Start of Data provided

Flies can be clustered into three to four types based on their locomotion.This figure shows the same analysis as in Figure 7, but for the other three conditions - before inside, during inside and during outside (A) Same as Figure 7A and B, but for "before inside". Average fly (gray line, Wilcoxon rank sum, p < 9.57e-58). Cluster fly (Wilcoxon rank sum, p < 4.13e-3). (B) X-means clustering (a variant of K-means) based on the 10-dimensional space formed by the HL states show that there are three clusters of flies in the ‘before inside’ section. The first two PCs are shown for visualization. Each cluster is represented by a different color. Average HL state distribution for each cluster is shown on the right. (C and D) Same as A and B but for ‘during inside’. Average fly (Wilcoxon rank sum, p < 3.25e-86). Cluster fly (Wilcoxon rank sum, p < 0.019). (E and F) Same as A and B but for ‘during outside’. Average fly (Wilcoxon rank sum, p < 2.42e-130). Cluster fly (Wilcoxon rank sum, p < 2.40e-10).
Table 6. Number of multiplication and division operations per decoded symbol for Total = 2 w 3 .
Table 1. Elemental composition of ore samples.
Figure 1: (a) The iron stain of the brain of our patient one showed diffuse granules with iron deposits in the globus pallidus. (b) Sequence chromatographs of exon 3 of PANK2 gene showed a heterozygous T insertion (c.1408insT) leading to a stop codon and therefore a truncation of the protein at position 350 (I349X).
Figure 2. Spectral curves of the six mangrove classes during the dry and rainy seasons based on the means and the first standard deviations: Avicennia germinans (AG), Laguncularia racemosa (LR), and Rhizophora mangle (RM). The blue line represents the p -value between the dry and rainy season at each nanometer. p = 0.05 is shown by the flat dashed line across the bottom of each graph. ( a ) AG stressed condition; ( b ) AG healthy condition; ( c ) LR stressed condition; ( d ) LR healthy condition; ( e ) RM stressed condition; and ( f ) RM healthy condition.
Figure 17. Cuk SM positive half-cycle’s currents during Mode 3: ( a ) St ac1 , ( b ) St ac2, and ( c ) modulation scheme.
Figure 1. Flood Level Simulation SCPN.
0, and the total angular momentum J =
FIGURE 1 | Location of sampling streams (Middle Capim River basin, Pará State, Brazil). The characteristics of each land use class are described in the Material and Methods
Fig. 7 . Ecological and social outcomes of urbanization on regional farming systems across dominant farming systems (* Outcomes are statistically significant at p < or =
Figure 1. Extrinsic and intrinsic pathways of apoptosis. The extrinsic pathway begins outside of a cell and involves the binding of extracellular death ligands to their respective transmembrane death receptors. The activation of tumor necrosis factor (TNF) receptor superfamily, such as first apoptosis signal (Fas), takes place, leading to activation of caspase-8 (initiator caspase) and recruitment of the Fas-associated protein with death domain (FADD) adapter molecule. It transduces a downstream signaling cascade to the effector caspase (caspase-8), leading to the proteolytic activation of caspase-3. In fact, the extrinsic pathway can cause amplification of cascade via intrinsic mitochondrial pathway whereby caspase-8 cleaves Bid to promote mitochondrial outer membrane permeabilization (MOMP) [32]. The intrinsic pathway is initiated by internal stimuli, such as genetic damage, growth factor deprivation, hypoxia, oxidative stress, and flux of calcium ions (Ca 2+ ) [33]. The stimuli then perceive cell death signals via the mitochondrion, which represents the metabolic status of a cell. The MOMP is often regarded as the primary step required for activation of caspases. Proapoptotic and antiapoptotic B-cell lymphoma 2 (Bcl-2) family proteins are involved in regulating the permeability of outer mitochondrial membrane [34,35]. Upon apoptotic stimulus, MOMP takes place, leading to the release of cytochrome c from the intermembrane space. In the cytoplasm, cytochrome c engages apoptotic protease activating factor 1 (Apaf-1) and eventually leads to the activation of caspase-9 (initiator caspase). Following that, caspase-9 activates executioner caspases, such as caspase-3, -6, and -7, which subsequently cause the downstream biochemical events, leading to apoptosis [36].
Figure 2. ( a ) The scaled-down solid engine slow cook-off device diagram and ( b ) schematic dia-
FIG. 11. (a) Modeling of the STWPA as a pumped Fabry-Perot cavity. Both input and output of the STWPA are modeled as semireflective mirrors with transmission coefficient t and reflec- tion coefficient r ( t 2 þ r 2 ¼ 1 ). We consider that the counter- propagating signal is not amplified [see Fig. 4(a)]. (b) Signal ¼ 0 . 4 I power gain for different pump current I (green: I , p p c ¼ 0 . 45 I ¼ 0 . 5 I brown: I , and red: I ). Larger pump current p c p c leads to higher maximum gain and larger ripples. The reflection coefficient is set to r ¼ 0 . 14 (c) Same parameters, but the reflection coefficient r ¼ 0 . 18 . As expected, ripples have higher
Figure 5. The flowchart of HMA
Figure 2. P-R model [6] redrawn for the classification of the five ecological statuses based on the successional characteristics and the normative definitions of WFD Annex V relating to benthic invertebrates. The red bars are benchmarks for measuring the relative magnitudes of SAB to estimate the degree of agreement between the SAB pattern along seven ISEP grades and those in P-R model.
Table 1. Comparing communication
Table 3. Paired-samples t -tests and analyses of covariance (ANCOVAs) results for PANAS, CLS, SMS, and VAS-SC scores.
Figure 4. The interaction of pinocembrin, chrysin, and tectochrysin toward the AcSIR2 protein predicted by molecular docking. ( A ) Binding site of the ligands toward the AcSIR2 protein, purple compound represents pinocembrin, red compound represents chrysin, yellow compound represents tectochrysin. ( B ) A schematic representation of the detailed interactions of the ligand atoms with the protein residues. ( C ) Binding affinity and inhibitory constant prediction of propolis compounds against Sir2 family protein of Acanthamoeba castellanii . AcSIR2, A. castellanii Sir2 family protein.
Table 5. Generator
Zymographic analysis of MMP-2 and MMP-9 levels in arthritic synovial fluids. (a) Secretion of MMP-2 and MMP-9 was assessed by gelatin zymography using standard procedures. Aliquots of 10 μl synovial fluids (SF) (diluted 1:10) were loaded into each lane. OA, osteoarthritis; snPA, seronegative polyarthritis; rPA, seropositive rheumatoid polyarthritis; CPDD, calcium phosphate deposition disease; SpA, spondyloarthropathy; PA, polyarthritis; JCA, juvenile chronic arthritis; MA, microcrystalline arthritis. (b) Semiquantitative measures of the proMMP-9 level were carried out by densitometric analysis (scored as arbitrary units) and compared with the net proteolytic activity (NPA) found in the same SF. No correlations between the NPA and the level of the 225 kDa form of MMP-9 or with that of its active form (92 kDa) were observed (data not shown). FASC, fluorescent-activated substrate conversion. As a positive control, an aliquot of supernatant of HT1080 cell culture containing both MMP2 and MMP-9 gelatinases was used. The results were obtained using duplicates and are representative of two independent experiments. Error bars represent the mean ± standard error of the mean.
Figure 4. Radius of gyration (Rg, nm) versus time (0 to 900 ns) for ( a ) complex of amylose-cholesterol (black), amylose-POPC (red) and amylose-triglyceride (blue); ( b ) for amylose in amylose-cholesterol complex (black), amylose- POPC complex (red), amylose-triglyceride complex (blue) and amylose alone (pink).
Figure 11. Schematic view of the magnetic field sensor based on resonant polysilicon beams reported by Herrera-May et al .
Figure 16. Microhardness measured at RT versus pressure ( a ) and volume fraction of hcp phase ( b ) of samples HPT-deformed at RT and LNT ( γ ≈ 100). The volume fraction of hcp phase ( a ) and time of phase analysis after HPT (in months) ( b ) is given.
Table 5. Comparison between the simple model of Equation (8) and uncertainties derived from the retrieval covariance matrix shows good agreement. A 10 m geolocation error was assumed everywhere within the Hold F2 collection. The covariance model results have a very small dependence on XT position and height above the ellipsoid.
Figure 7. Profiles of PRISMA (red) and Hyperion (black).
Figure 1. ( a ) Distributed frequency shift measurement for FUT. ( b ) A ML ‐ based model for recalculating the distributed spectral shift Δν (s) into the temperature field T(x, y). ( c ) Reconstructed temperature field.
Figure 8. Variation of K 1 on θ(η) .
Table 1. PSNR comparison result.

End of Data provided

- Goal of the exercise -
Every line of the records above where the string "Table" is found should be copied.

- Output below -
Table 6. Number of multiplication and division operations per decoded symbol for Total = 2 w 3 .
Table 1. Elemental composition of ore samples.
Table 1. Comparing communication
Table 3. Paired-samples t -tests and analyses of covariance (ANCOVAs) results for PANAS, CLS, SMS, and VAS-SC scores.
Table 5. Generator
Table 5. Comparison between the simple model of Equation (8) and uncertainties derived from the retrieval covariance matrix shows good agreement. A 10 m geolocation error was assumed everywhere within the Hold F2 collection. The covariance model results have a very small dependence on XT position and height above the ellipsoid.
Table 1. PSNR comparison result.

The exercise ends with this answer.